This is an ODE solver, The t, dt, u and the length of k changes based on the ODE function we are trying to solve. In this particular example (van der Pol equation) there are 2 variables: u[2, 0] at t =0. Therefore k takes 2 x 3 ones (n*3) …n: number of variables, 3 is the number of unknown for the Radau IIA 5th order solver.
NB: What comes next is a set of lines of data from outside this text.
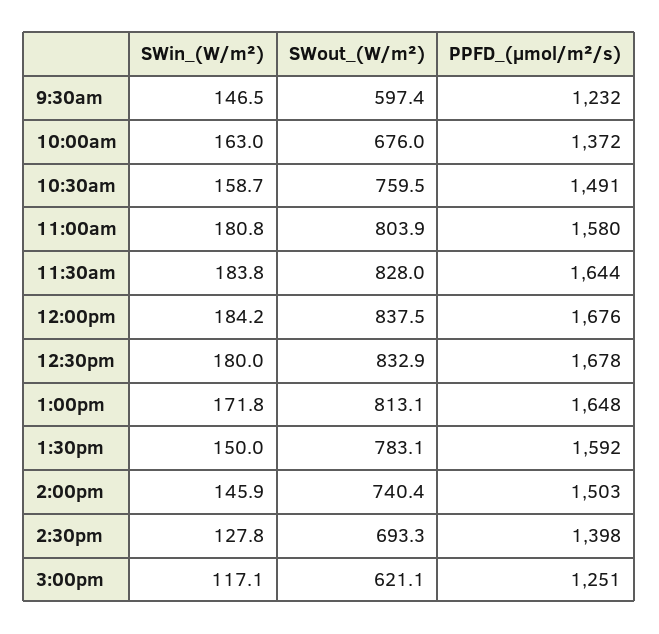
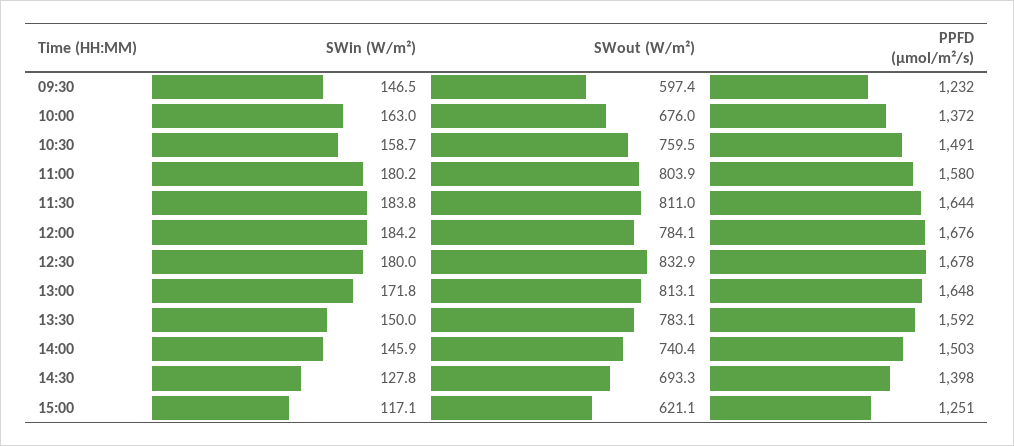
  {
    "SWin_(W/m²)": {
      "9:30am": 146.5,
      "10:00am": 163,
      "10:30am": 158.7,
-     "11:00am": 180.8,
+     "11:00am": 180.2,
      "11:30am": 183.8,
      "12:00pm": 184.2,
      "12:30pm": 180,
      "1:00pm": 171.8,
      "1:30pm": 150,
      "2:00pm": 145.9,
      "2:30pm": 127.8,
      "3:00pm": 117.1
    },
    "SWout_(W/m²)": {
      "9:30am": 597.4,
      "10:00am": 676,
      "10:30am": 759.5,
      "11:00am": 803.9,
-     "11:30am": 828,
+     "11:30am": 811,
-     "12:00pm": 837.5,
+     "12:00pm": 784.1,
      "12:30pm": 832.9,
      "1:00pm": 813.1,
      "1:30pm": 783.1,
      "2:00pm": 740.4,
      "2:30pm": 693.3,
      "3:00pm": 621.1
    },
    "PPFD_(µmol/m²/s)": {
      "9:30am": 1232,
      "10:00am": 1372,
      "10:30am": 1491,
      "11:00am": 1580,
      "11:30am": 1644,
      "12:00pm": 1676,
      "12:30pm": 1678,
      "1:00pm": 1648,
      "1:30pm": 1592,
      "2:00pm": 1503,
      "2:30pm": 1398,
      "3:00pm": 1251
    }
  }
But if I change the ODE function to that of for example the Robertson Chemical Reactions, we have 3 variables: u =[1, 0, 0] and therefore k becomes 3 x 3 ones: k=[1,1,1,1,1,1,1,1,1]
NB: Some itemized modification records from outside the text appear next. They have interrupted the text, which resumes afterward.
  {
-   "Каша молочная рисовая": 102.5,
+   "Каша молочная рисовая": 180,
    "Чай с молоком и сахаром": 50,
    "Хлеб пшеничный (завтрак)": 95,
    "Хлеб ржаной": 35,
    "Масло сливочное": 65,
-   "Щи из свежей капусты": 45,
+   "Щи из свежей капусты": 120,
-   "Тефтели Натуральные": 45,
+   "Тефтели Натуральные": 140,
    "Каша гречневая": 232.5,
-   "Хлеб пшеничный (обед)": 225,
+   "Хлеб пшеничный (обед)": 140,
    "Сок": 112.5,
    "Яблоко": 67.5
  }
The f function is modifying the ODE function fu to accommodate the Radau IIA 5th Order need for 3 unknowns in each step; there are 3 steps to the Radau5 solver.

See this article on the Radau IIA 5th order butcher tableau: wiki

Therefore I have set up my code as follows:

ODE function for van der Pol equation:

```
function fu(u, t)
p = 1000
du = [
u[2],
p * (1 - u[1]^2) * u[2] - u[1]]
return du
end
```

The initial conditions (t, u, dt):

```
t = 0.0 # begin
dt = 0.001 # timestep
tn = 3000 # end
u = [2.0, 0.0]
```

And then the f function to modify the fu function to accommodate the Radau5 3 steps with each step having 3 unknowns:

```
function f(u, t, dt, k)
n = length(u)
a00 = 11.0/45.0 - (7.0 * sqrt(6.0)) / 360.0
a01 = 37.0/225.0 - (169.0 * sqrt(6.0)) / 1800.0
a02 = -2.0/225.0 + sqrt(6.0) / 75.0
a10 = 37.0/225.0 + (169.0 * sqrt(6.0)) / 1800.0
a11 = 11.0/45.0 + (7.0 * sqrt(6.0)) / 360.0
a12 = -2.0/225.0 - sqrt(6.0) / 75.0
a20 = 4.0/9.0 - sqrt(6.0) / 36.0
a21 = 4.0/9.0 + sqrt(6.0) / 36.0
a22 = 1.0/9.0
c0 = 2.0/5.0 - sqrt(6.0) / 10.0
c1 = 2.0/5.0 + sqrt(6.0) / 10.0
c2 = 1.0
out = ones(n*3)
xcurr = zeros(n)
for i in 1:n
j = (i + (i * 2)) - 2
xcurr[i] = u[i] + (a00 * k[j] + a01 * k[j+1] + a02 * k[j+2])
end
o = fu(xcurr, t + c0 * dt)
for i in 1:n
j = (i + (i * 2)) - 2
out[j] = dt * o[i] - k[j]
xcurr[i] = u[i] + (a10 * k[j] + a11 * k[j+1] + a12 * k[j+2])
end
o = fu(xcurr, t + c1 * dt)
for i in 1:n
j = (i + (i * 2)) -2
out[j+1] = dt * o[i] - k[j+1]
xcurr[i] = u[i] + (a20 * k[j] + a21 * k[j+1] + a22 * k[j+2])
end
o = fu(xcurr, t + c2 * dt)
for i in 1:n
j = (i + (i * 2)) -2
out[j+2] = dt * o[i] - k[j+2]
end
return out
end
```

Now I want to solve it without having to code my own Newton’s method (which I already did and is currently in my code and working successfully):

I have k as a guess for the unknowns (because Radau5 has 3 steps with each step having 3 unknowns, we are using the 2 variables for each step):

```
m = length(u)
k = ones(3*m)
```

And now the solver:

```
#c1 = nrm(u, t, dt, k) # works perfectly fine (my own Newton's method code)
c1 = nlsolve(f, k) # which does not work
```

Can you guys help me make this nlsolve work please?